Today, the labor picture in Los Angeles is radically different. Even as labor has lost clout nationally, in Los Angeles it has greatly expanded its influence and horizons, organizing new groups of workers and pressing its case with allies in city, county and state government. Roughly 16.5% of Los Angeles workers are union members, up from less than 15% five years ago. In recent months, labor has helped organize hotel workers near LAX and in Hollywood, and it's added security workers to its successful campaign to organize janitors (that was an especially important addition, as it brought representation to a largely African American labor group). Organizers are beginning to target waste and recycling workers, and they are eyeing the potentially significant new force of "green" workers, those creating or installing solar panels and other environmental technologies.
Those efforts are testament to the work of many people, but none more than Maria Elena Durazo, executive secretary treasurer of the Los Angeles County Federation of Labor. Durazo, whose late husband, Miguel Contreras, is widely credited with igniting Los Angeles labor as a political and social force, has concentrated on organizing low-wage workers and building coalitions with clergy, environmental groups, advocates for immigrant rights and others. One result, says Madeline Janis, the executive director of the labor-connected group Los Angeles Alliance for a New Economy, is that labor here — unlike in some parts of the country — operates with both a coherent vision and a specific strategy.
Interviewed in her office last week, Durazo acknowledged that "in some ways, L.A. is the exception" to the national trends in labor, but stressed that the work remains arduous. Grocery workers are considering a strike. Business leaders, though cooperative on projects such as the proposed downtown football stadium, complain that labor demands too much in tough economic times.

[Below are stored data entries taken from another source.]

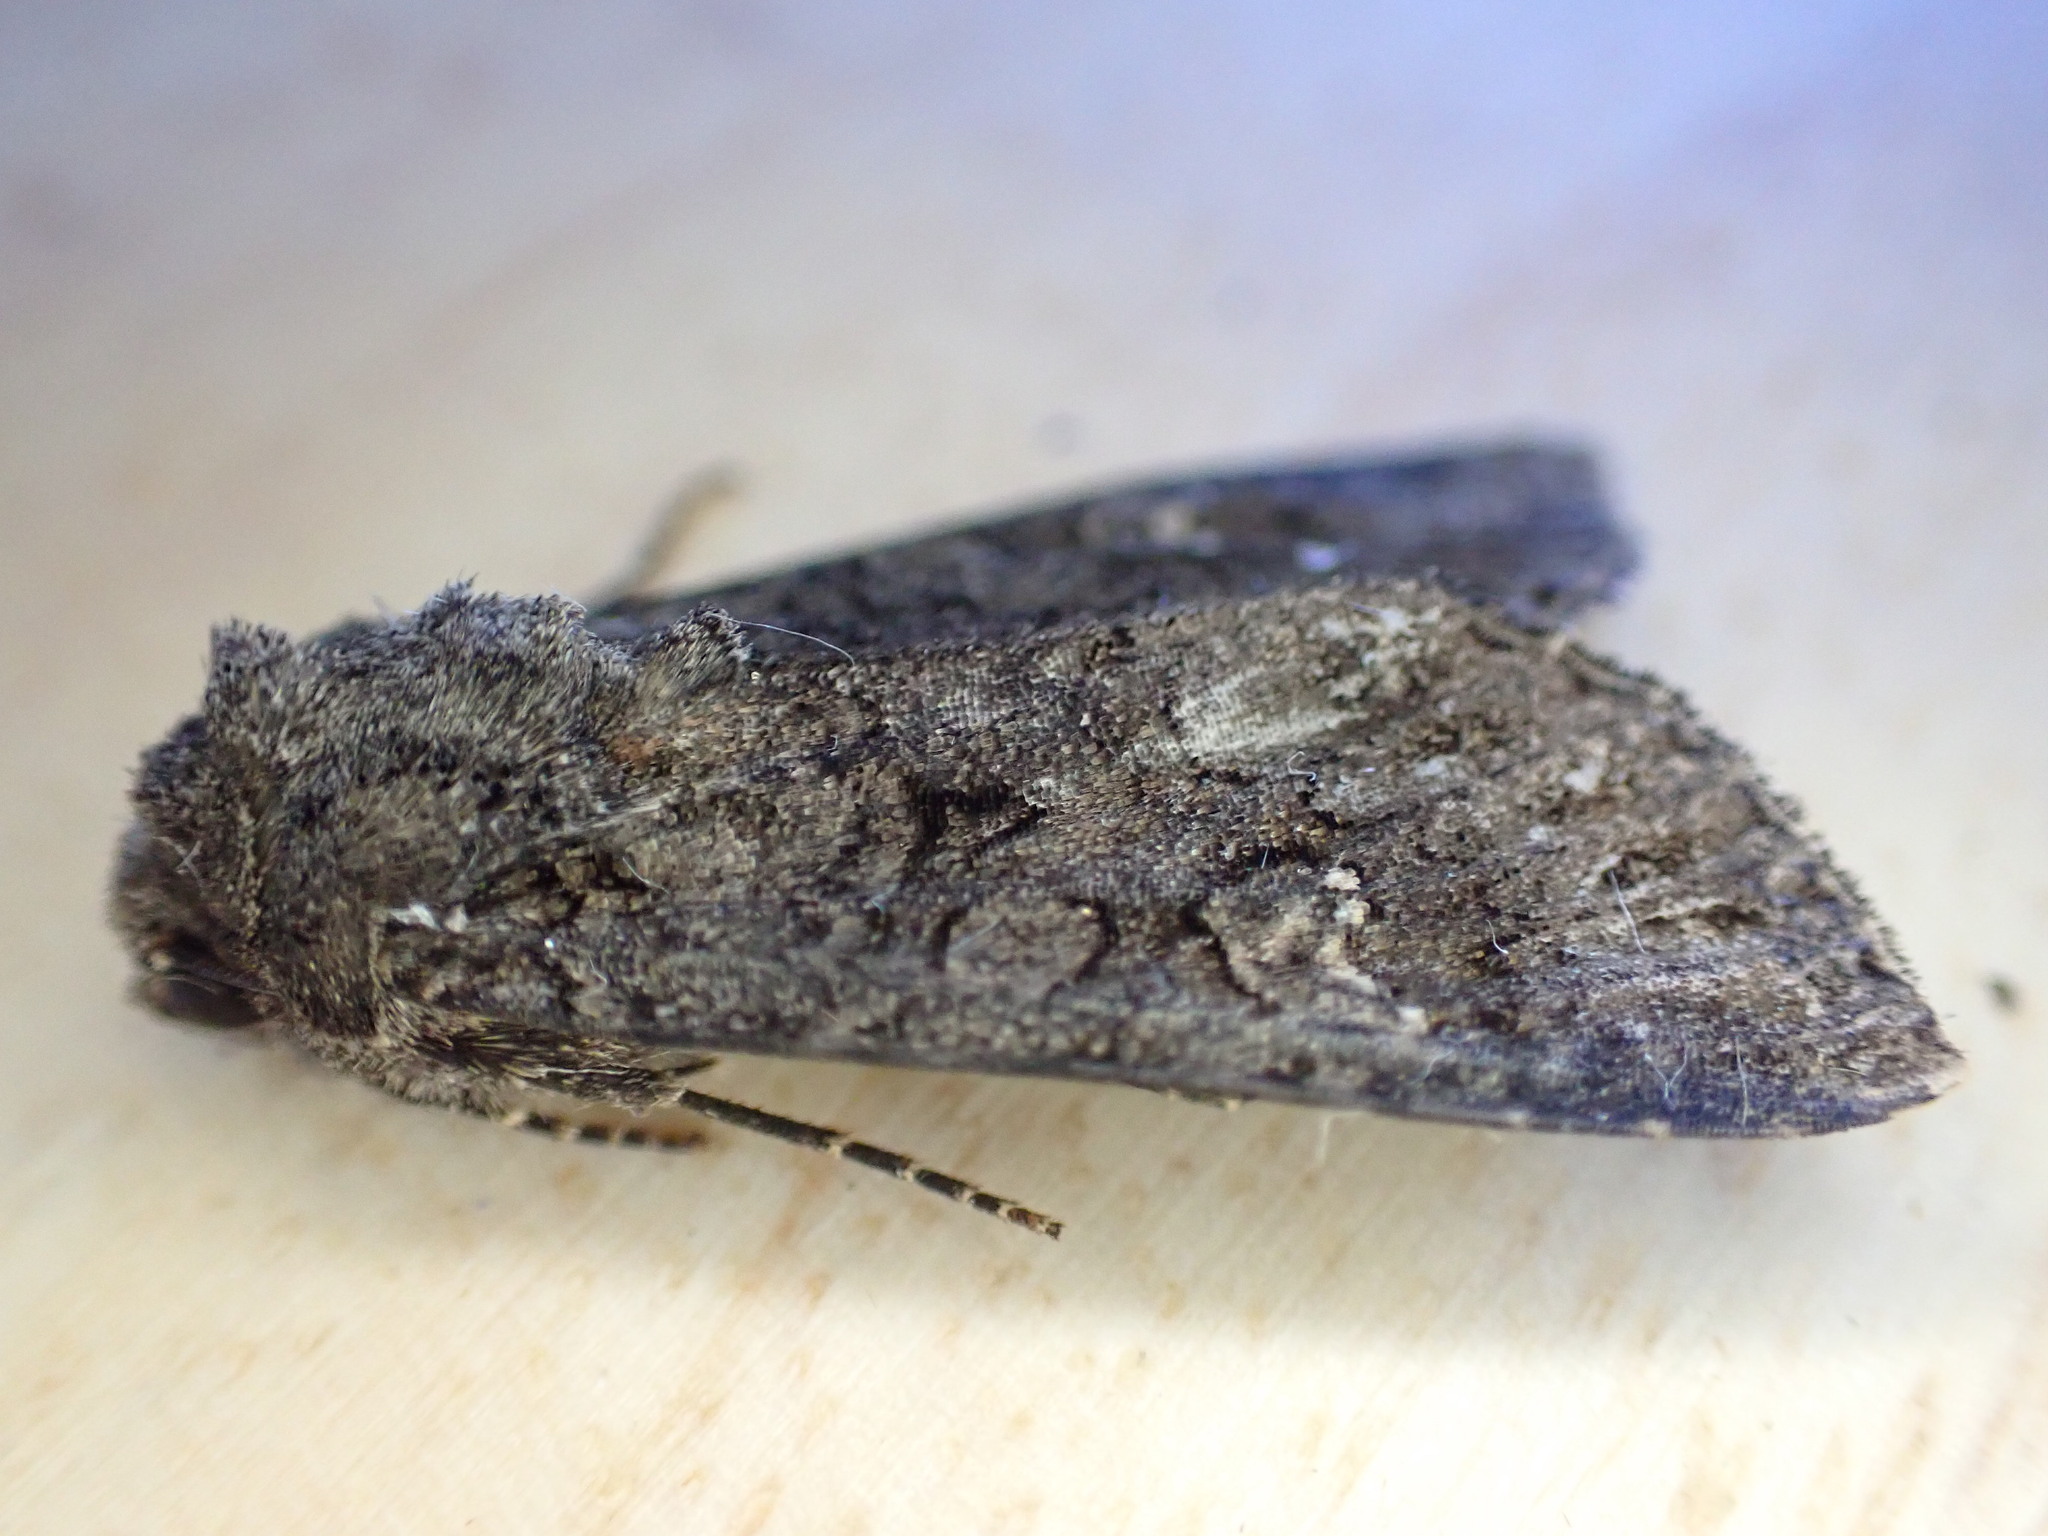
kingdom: Animalia
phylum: Arthropoda
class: Insecta
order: Lepidoptera
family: Noctuidae
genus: Mamestra
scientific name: Mamestra brassicae
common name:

Politically, labor's influence is significant if uneven. United Teachers Los Angeles has antagonized not only the public but many in the labor movement with its defense of a failing status quo; the Los Angeles Police Protective League is still habitually referred to as "politically powerful," but there's not much evidence of that anymore.
But labor puts boots on the ground and helps elect candidates at all levels. The union representing the city's Department of Water and Power employees wields what many consider too much control of that agency. And Mayor Antonio Villaraigosa has had his differences with his old labor allies, despite Durazo being one of his closest friends. Still, his current emphasis on jobs is welcomed in the movement. "He hasn't had all the focus that he needs," Durazo said of Villaraigosa. But his work on accelerating transportation projects is a "great contribution."
Local labor's successes will hearten those who believe organizing can pave the way to a better future for workers in a deeply troubled economy. It will agitate those who view unions as rigid and overly demanding. Durazo, meanwhile, is plowing ahead. "We're trying to change the exclusivity of the labor movement," she said. "It's not about 'Are you a member?' It's about lifting as many people as possible to a respectable standard of living."